Son cuatro empresas de restauración de la provincia de Sevilla las que participan: Restaurante y Catering Manolo Mayo, Catering Antonio Pastora, QM Catering y Catering Lantana Garden; y ofrecen una carta de platos a precios económicos, elaborados con los productos más representativos de las seis comarcas de la provincia: Sierra Norte, la Vía de la Plata, la Campiña, Guadalquivir-Doñana, el Aljarafe y la Sierra Sur.

Carrillada en su jugo (sierra norte), el ajo frito (La Campiña); cocido en “colorao” (Sierra Sur); sopa de tomate con crujiente de camarones de la Isla (Gudalquivir-Doñana); potaje aljarafeño (El Aljarafe); o el venado al vinto tinto (Vía de la Plata), son algunas de las tapas que se pueden degustar en esta muestra, en raciones abundantes y un precio de 2 euros.

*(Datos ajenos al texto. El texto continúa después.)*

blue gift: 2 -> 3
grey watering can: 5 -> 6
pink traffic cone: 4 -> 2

En una visita de un par de horas, probamos la carrillada al Pedro Ximénez y el timbal  con piñones de pasta y hongos, del catering Lantana (QM Catering), de Pilas (Sevilla). Continuamos con la tagarnina esparragá con huevo y el cocido en “colorao” con verduras del bar Antonio Pastora, de El Coronil. Y por último, acabamos con la milhoja de salazón y ahumados, el ajo frito y el salmorejo con jamón y huevo, del Bar Restaurante Manolo Mayo, de Los Palacios.

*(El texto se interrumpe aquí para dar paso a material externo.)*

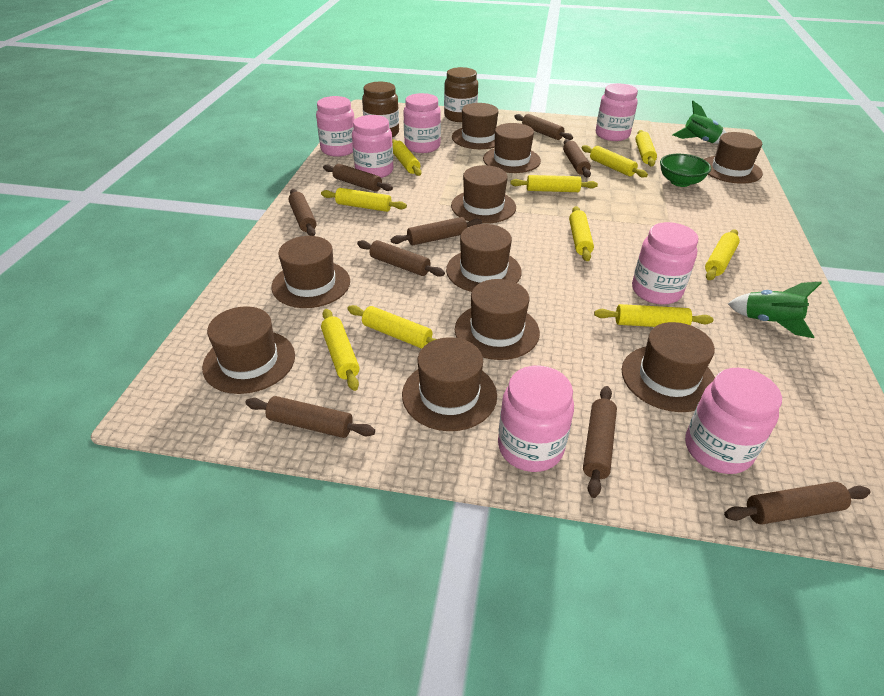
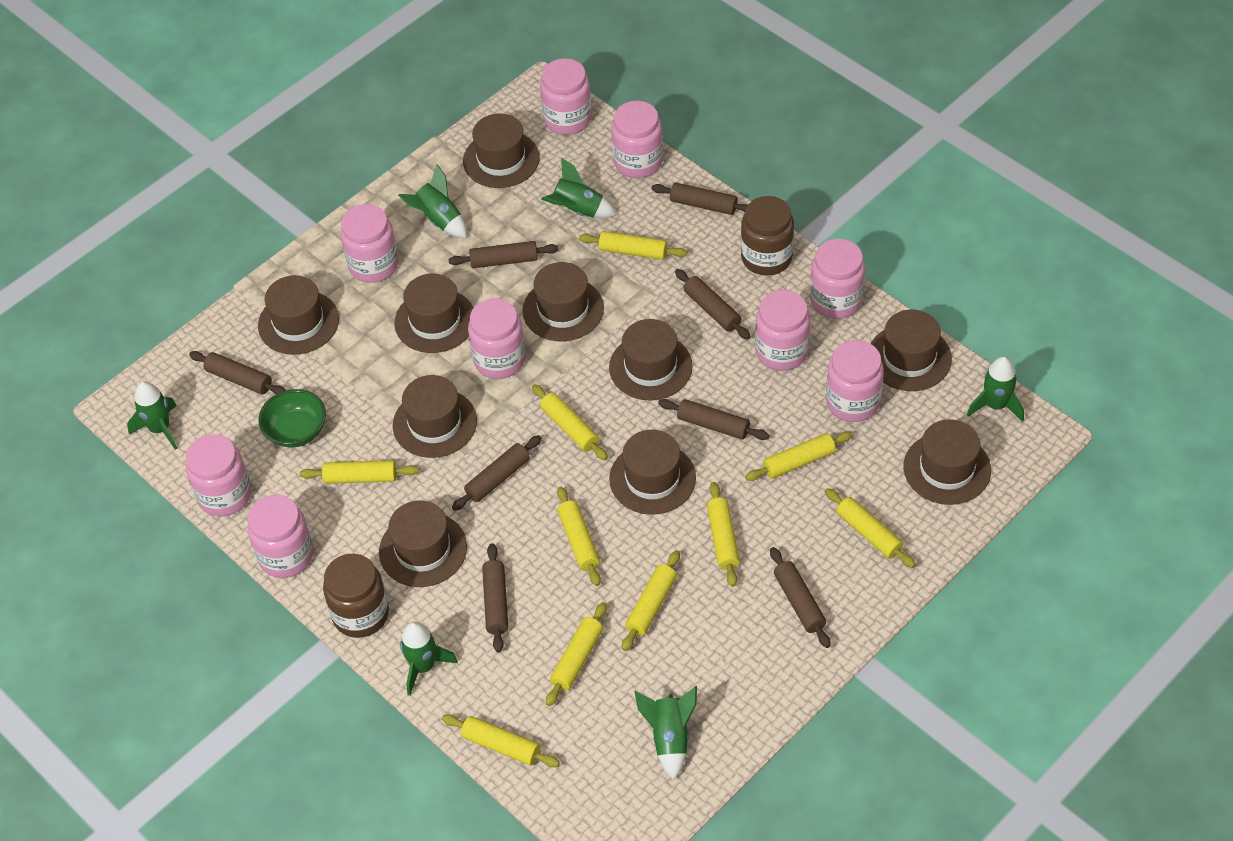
brown rolling pin: 9 -> 8
green rocket: 2 -> 6
pink jar: 7 -> 9

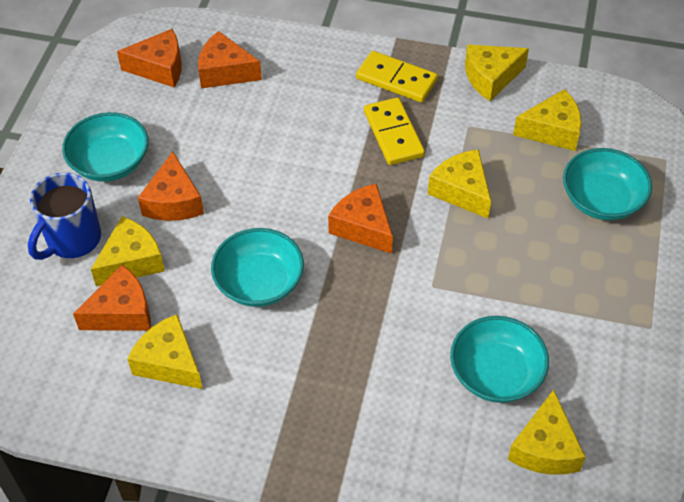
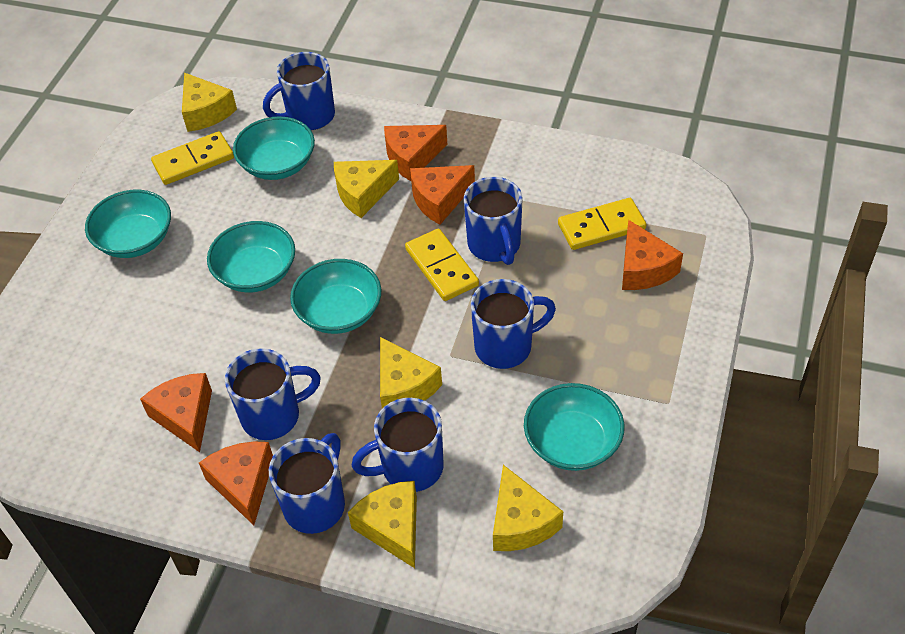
blue mug: 1 -> 6
turquoise bowl: 4 -> 5
yellow cheese: 6 -> 5
yellow domino: 2 -> 3

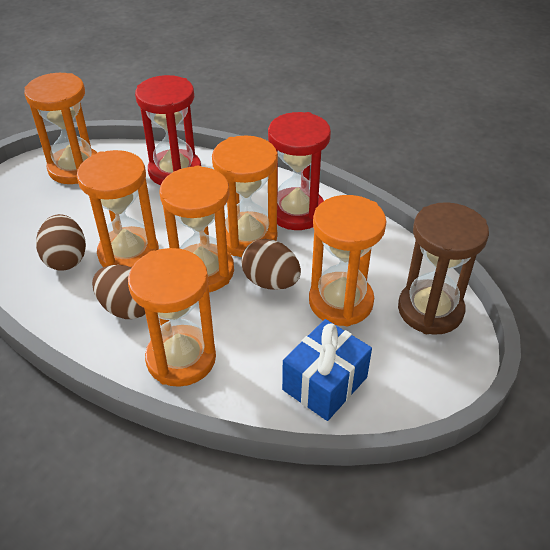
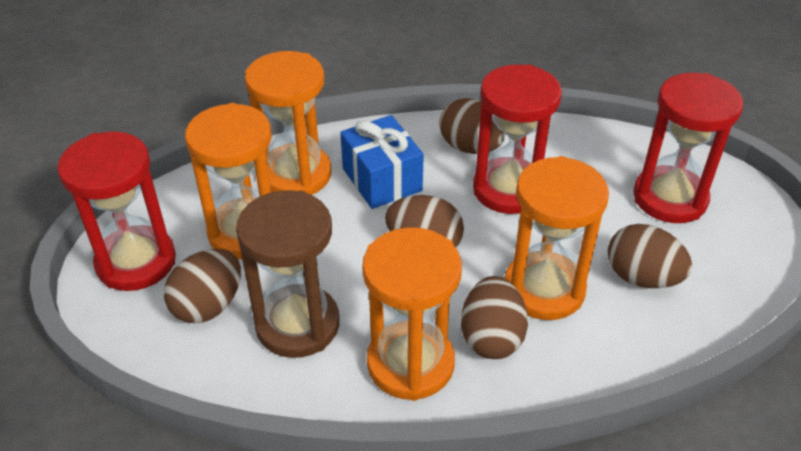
brown egg: 3 -> 5
orange hourglass: 6 -> 4
red hourglass: 2 -> 3

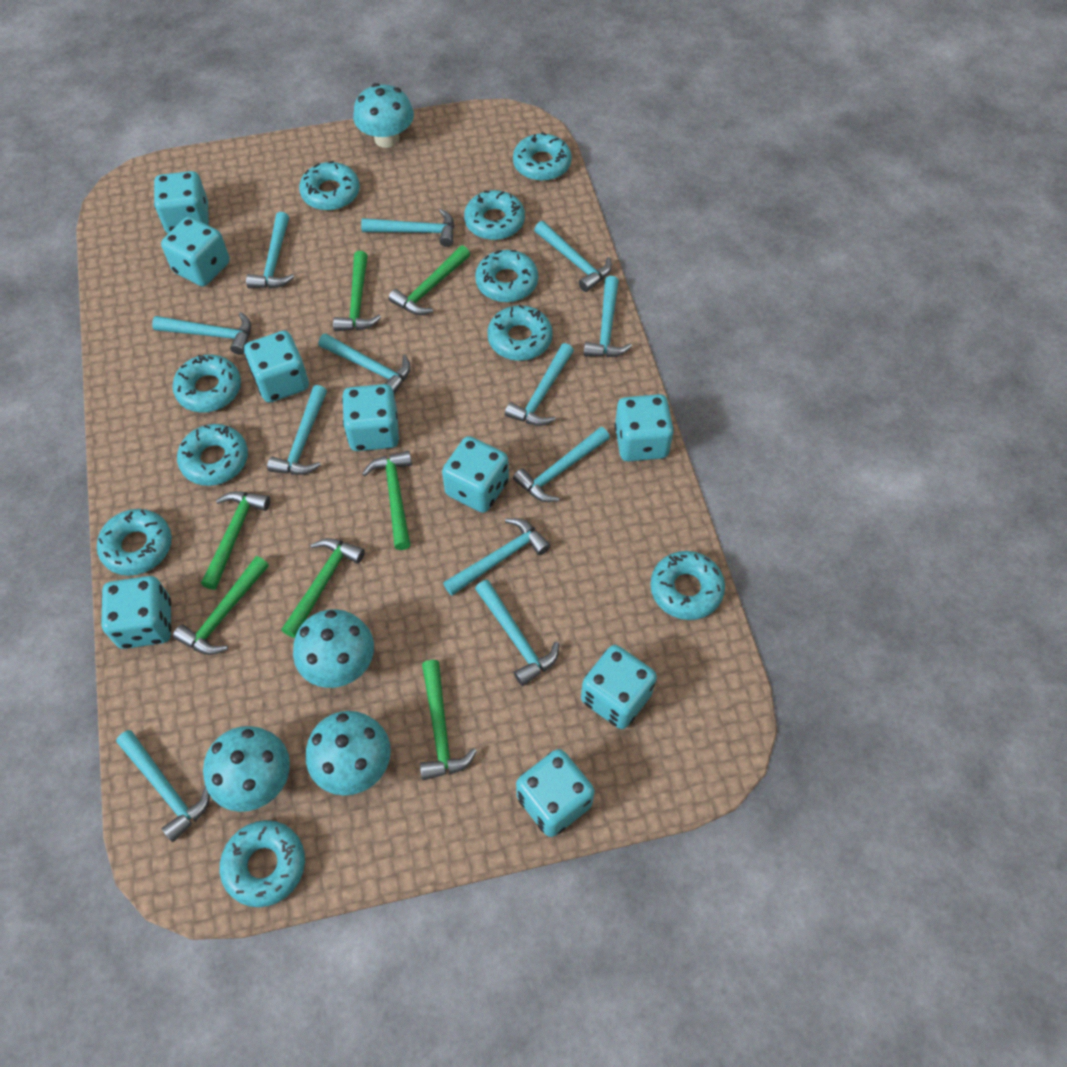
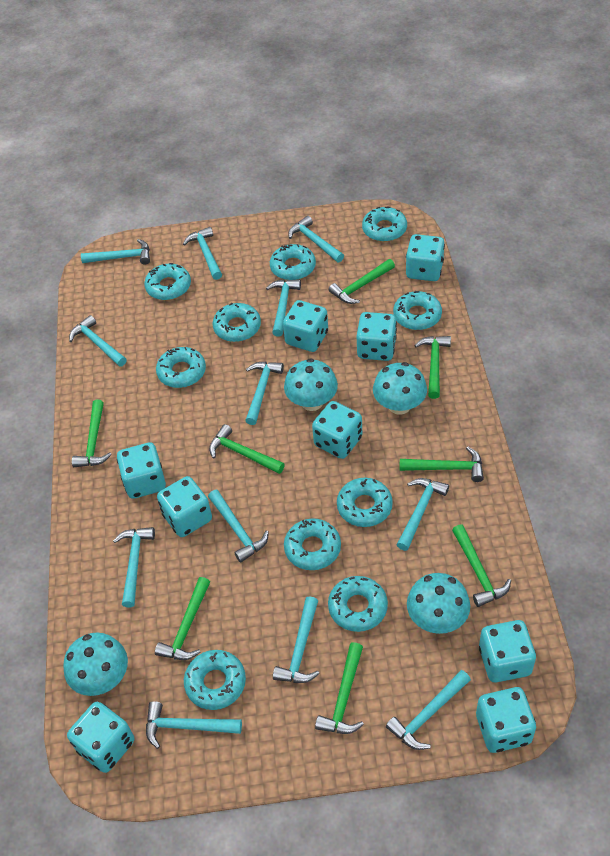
green hammer: 7 -> 8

Sabores de la provinciaComo descubrimiento en vinos, el blanco Overo, de Bodegas González Palacios. Todos los vinos de la muestra procedían de la provincia de Sevilla, como debe ser. Se dejaron ver mucho los vinos de Bodegas Salado.

Como plato más conseguido, sin duda el timbal con piñones de pasta y hongos de Lantana. Y como plato sorprendente y ejemplo de la cocina tradicional de invierno, el ajo frito, de Manolo Mayo, un plato característico del campo, hecho con las aportaciones de los mismos trabajadores, que se consumía en la época de mayor carga de trabajo. La receta: ajo, aceite de oliva, chorizo, morcilla, espárragos, pan, y codornices (antes eran pajaritos), machacando todo con agua y pimentón. Muy rico.

Hay que resaltar la dificultad de estos restauradores para calentar y servir sus platos en este recinto, dado que la muestra tiene lugar bajo una carpa. Eso sí, buena organización y buena distribución del área de degustación, que la hacía cómoda al público visitante.

Imprescindible referirnos a la actuación musical de esta mañana: Yomuri Klezmer Band, que ofreció un original repertorio de piezas sefardíes. Buena elección la de este grupo musical. También habrá música de jazz a partir de esta tarde.

En cuanto a los establecimientos participantes, son empresas muy implicadas en la hostelería. Todas gestionan junto a su bar o restaurante, una sección de catering, para eventos y celebraciones, e incluso alguna un pequeño hotel.

Todas tienen aspiraciones y ganas de abrirse paso en este mercado joven de la provincia de Sevilla, en el que ya han empezado su carrera el sector de los vinos. en sus diferentes especialidades. Creo que la cocina provincial de Sevilla aún necesita despegar en fama y notoriedad.

Y un comentario curioso: en general todos miran a la provincia de Cádiz, como ejemplo en cocina innovadora y como la más eficaz referencia para atraer el turismo de interior.

Sevilla capital también tiene que mirar a su provincia.